The BPC report, "Meeting the Challenge: When Time Runs Out," urged the Obama administration, among other immediate steps, to "augment the Fifth Fleet presence in the Persian Gulf and Gulf of Oman, including the deployment of an additional (aircraft) carrier battle group and minesweepers to the waters off Iran; conduct broad exercises with its allies in the Persian Gulf; …initiate a ‘strategic partnership’ with Azerbaijan to enhance regional access…" as a way of demonstrating Washington’s readiness to go to war.
"If such pressure fails to persuade Iran’s leadership, the United States and its allies would have no choice but to consider blockading refined petroleum imports into Iran," it went on, noting that such a step would "effectively be an act of war and the U.S. and its allies would have to prepare for its consequences."
Of course, some Iraq hawks, most aggressively Bush’s former U.N. ambassador John Bolton, have insisted that neither diplomacy nor sanctions, no matter how tough, would be sufficient to dissuade Tehran from acquiring a nuclear weapons and that military action — preferably by the U.S., but, if not, by Israel — would be necessary, and sooner rather than later.
Since the Jun. 12, 2009 disputed elections and the emergence of the opposition Green Movement in Iran, a few neo- conservatives, notably Michael Rubin of the American Enterprise Institute (AEI) and Michael Ledeen of the Foundation for Defense of Democracies (FDD), have argued that a military attack could prove counter-productive by rallying an otherwise discontented — and possibly rebellious — population behind the regime.
But with the Green Movement seemingly unable to challenge the government in the streets that argument has been losing ground among the hawks who, in any event, blame the opposition’s alleged weakness on Obama’s failure to provide it with more support.
"Unfortunately, President Obama waffled while innocent Iranians were killed by their own government," wrote William Kristol and Jamie Fly, in Kristol’s Weekly Standard last month.
"It’s now increasingly clear that the credible threat of a military strike against Iran’s nuclear program is the only action that could convince the regime to curtail its ambition," wrote the two men, who direct the Foreign Policy Initiative (FPI), the successor organization of the neoconservative-led Project for the New American Century (PNAC) that played a key role in preparing the ground for the Iraq invasion.
Neoconservative and other hawks have also pounced on reported remarks by United Arab Emirates (UAE) Amb.
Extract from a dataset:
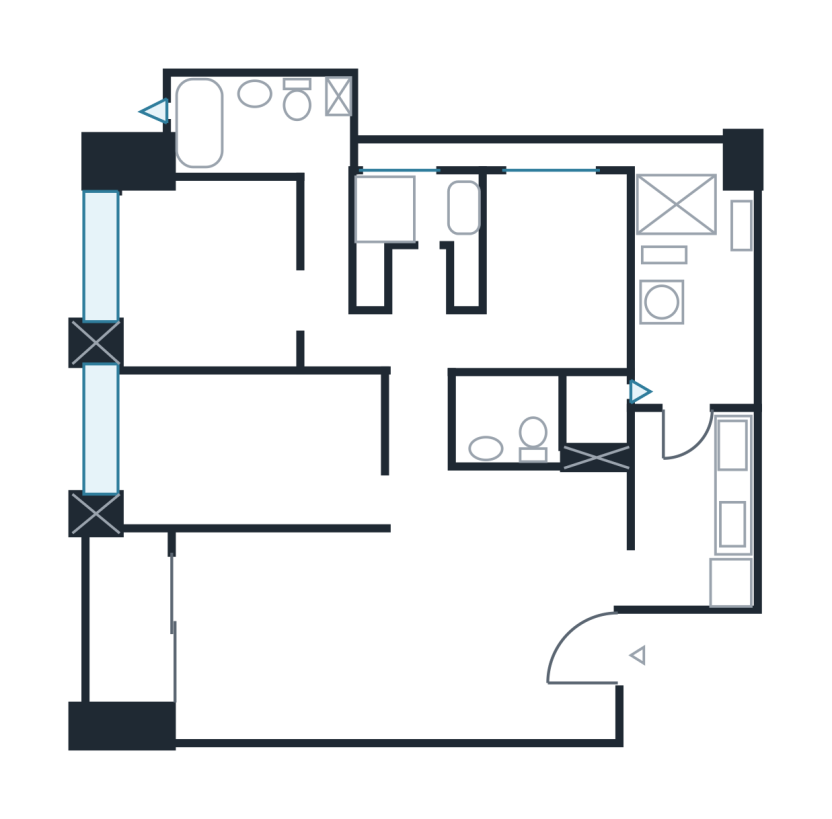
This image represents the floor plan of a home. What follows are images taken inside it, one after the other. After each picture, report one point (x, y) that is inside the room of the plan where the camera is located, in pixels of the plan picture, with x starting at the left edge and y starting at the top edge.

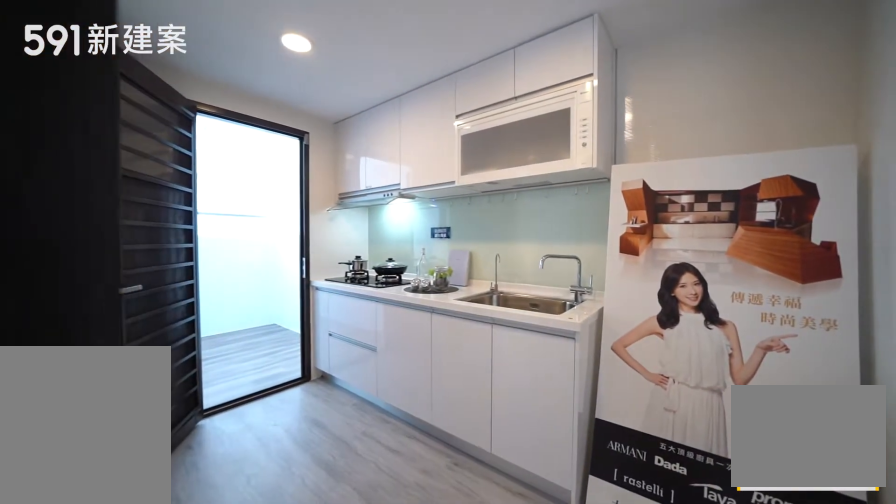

Yousef al-Otaiba, at a retreat sponsored by The Atlantic magazine in Colorado this week to nullify another obstacle to military action – the widespread belief that Washington’s Arab allies oppose a military attack on Iran by the U.S. or Israel as too risky for their own security and regional stability.
"We cannot live with a nuclear Iran," Otaiba was quoted as saying in a Washington Times article by Eli Lake, a prominent neo-conservative journalist.
"Mr. Otaiba’s …comments leave no doubt what he and most Arab officials think about the prospect of a nuclear revolutionary Shi’ite state," the Wall Street Journal‘s editorial board, a major media champion of the Iraq War, opined. "They desperately want someone, and that means the U.S. or Israel, to stop it, using force if need be."
Otaiba was interviewed at the conference by The Atlantic‘s Jeffrey Goldberg, an influential U.S.-Israeli writer who in a widely noted essay published by the New Yorker magazine in 2002 claimed that Hussein was supporting an al-Qaeda group in Kurdistan and that the Iraqi leader would soon possess nuclear weapons.
Goldberg, who asserted in his blog this week that "the idea of a group of Persian Shi’ites having possession of a nuclear bomb …certainly scares [Arab leaders] more than the reality of the Jewish bomb," is reportedly working on an essay on the necessity of attacking Iran’s nuclear facilities for publication by The Atlantic in September.